Department of Rheumatology and Clinical Immunology, Charité - Universitätsmedizin Berlin, Berlin, Germany.
Department of Pulmonology, Cologne Merheim Hospital, Kliniken der Stadt Köln gGmbH, Witten/Herdecke University, Cologne, Germany.
Front Immunol. 2023 Jan 4;13:1045523. doi: 10.3389/fimmu.2022.1045523. eCollection 2022.
Systemic sclerosis (SSc) belongs to the group of connective tissue diseases and is associated with the occurrence of disease-specific autoantibodies. Although it is still controversial whether these antibodies contribute to pathogenesis, there are new insights into the development of these specific antibodies and their possible pathophysiological properties. Interestingly, they are associated with specific clinical manifestations, but for some rarer antibodies this association is not fully clarified. The aim of this study is a comprehensive analysis of the serum autoantibody status in patients with SSc followed by correlation analyses of autoantibodies with the clinical course of the disease.
Serum from SSc patients was analyzed using a line blot (EUROLINE, EUROIMMUN AG) for SSc-related autoantibodies. Autoantibodies to centromere, Topo-1, antimitochondrial antibodies (AMA) M2 subunit, angiotensin II type 1 receptors (ATR) and endothelin-1 type-A-receptors (ETR) were also determined by ELISA. We formed immunological clusters and used principal components analysis (PCA) to assign specific clinical characteristics to these clusters.

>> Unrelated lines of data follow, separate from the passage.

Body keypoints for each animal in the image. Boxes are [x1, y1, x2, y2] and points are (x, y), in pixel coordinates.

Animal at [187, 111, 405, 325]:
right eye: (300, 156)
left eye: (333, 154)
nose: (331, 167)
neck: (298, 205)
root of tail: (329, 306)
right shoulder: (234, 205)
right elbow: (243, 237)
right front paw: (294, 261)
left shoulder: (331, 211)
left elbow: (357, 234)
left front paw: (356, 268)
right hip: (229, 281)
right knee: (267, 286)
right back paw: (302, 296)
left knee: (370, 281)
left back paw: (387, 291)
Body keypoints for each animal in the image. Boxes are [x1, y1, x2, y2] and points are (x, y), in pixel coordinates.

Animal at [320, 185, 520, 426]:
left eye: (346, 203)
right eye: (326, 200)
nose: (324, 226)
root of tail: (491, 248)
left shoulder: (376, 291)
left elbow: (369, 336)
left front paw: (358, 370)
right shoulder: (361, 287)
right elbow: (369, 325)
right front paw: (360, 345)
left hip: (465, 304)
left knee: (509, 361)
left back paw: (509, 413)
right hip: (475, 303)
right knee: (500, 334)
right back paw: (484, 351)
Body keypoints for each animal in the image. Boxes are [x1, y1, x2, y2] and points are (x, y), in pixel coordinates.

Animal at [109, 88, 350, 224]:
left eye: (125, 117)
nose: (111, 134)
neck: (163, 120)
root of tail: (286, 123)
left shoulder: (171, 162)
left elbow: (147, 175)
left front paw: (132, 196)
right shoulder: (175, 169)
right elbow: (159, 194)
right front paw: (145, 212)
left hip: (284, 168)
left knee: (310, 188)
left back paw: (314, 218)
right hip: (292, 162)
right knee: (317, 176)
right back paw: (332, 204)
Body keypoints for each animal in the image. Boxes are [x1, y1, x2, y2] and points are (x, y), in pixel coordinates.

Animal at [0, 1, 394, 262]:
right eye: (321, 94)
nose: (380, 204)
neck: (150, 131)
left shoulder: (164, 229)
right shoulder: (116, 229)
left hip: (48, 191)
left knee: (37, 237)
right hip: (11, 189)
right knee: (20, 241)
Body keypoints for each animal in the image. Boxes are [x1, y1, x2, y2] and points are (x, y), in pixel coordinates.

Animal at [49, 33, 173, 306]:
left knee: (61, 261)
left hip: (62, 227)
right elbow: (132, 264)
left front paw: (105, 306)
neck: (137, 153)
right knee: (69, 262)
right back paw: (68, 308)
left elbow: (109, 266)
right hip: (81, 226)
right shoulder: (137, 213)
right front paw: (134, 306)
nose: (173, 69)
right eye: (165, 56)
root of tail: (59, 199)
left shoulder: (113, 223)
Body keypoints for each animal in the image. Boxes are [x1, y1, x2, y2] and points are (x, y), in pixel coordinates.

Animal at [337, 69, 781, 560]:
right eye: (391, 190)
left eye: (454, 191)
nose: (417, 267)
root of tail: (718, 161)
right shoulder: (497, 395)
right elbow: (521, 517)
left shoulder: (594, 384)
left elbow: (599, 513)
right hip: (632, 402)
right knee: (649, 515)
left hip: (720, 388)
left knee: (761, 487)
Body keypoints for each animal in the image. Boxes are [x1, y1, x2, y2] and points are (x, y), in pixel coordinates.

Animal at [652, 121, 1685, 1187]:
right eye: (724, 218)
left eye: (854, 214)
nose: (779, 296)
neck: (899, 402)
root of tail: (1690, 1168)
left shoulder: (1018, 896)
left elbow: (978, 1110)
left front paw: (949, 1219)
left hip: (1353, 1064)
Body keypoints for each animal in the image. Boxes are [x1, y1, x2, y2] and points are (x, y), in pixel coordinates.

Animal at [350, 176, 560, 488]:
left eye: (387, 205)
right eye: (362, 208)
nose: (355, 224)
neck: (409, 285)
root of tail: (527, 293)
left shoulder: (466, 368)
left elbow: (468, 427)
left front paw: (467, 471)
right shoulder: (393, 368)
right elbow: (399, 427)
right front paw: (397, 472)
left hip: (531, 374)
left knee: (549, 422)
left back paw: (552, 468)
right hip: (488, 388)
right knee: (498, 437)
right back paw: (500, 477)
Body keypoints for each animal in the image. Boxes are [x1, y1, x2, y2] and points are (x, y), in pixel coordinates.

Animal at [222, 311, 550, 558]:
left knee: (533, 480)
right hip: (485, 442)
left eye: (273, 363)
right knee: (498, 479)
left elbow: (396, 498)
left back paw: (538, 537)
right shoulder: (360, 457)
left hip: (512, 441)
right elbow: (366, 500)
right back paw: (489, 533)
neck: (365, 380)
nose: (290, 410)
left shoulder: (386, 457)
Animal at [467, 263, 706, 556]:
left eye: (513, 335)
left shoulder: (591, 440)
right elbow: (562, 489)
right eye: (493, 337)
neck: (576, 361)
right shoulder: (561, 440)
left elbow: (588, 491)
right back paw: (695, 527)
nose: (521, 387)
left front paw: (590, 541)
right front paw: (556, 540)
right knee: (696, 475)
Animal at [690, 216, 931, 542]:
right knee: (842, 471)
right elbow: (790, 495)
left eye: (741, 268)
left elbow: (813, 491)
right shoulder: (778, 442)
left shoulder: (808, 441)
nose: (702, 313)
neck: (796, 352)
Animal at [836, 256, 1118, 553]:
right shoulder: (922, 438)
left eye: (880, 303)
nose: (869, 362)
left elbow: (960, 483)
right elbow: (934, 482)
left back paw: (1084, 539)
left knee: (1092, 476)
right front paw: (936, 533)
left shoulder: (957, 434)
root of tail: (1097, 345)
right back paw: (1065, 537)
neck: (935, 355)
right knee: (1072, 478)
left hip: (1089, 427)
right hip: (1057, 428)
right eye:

A total of 372 SSc patients were included. 95.3% of the patients were antinuclear antibody positive and in 333 patients at least one SSc specific antibody could be detected. Four immunological clusters could be found by PCA. Centromere, Topo-1 and RP3 all formed own clusters, which are associated with distinct clinical phenotypes. We found that patients with an inverted phenotype, such as limited cutaneous SSc patients within the Topo-1 cluster show an increased risk for interstital lung disease compared to ACA positive patients. Anti-ATR and anti-ETR autoantibodies were measured in 176 SSc patients; no association with SSc disease manifestation was found. SSc patients with AMA-M2 antibodies showed an increased risk of cardiovascular events.
In our in large cluster analysis, which included an extended autoantibody profile, we were able to show that serologic status of SSc patients provides important clues to disease manifestation, co-morbidities and complications. Line blot was a reliable technique to detect autoantibodies in SSc and detected rarer autoantibodies in 42% of our patients.
系统性硬化症(SSc)属于结缔组织疾病,与疾病特异性自身抗体的发生有关。尽管这些抗体是否有助于发病机制仍存在争议,但对这些特定抗体的发展及其可能的病理生理特性有了新的认识。有趣的是,它们与特定的临床表现有关,但对于一些罕见的抗体,这种关联尚未完全阐明。本研究的目的是全面分析 SSc 患者的血清自身抗体状态,并对自身抗体与疾病临床过程进行相关性分析。
使用线印迹(EUROLINE,EUROIMMUN AG)分析 SSc 患者的血清,以检测 SSc 相关自身抗体。还通过 ELISA 测定着丝粒、拓扑异构酶 1、抗线粒体抗体(AMA)M2 亚单位、血管紧张素 II 型 1 受体(ATR)和内皮素 1 型-A 受体(ETR)自身抗体。我们形成免疫群集,并使用主成分分析(PCA)将特定的临床特征分配给这些群集。
共纳入 372 例 SSc 患者。95.3%的患者抗核抗体阳性,333 例患者至少检测到一种 SSc 特异性抗体。通过 PCA 发现了 4 个免疫群集。着丝粒、拓扑异构酶 1 和 RP3 均形成自己的群集,与独特的临床表型相关。我们发现,在拓扑异构酶 1 群集内,如局限性皮肤型 SSc 患者的倒置表型,与 ACA 阳性患者相比,间质性肺病的风险增加。在 176 例 SSc 患者中测量了抗 ATR 和抗 ETR 自身抗体;与 SSc 疾病表现无关联。AMA-M2 抗体阳性的 SSc 患者发生心血管事件的风险增加。
在我们的大型聚类分析中,包括了扩展的自身抗体谱,我们能够表明 SSc 患者的血清状态为疾病表现、合并症和并发症提供了重要线索。线印迹是检测 SSc 自身抗体的可靠技术,在我们的 42%患者中检测到了罕见的自身抗体。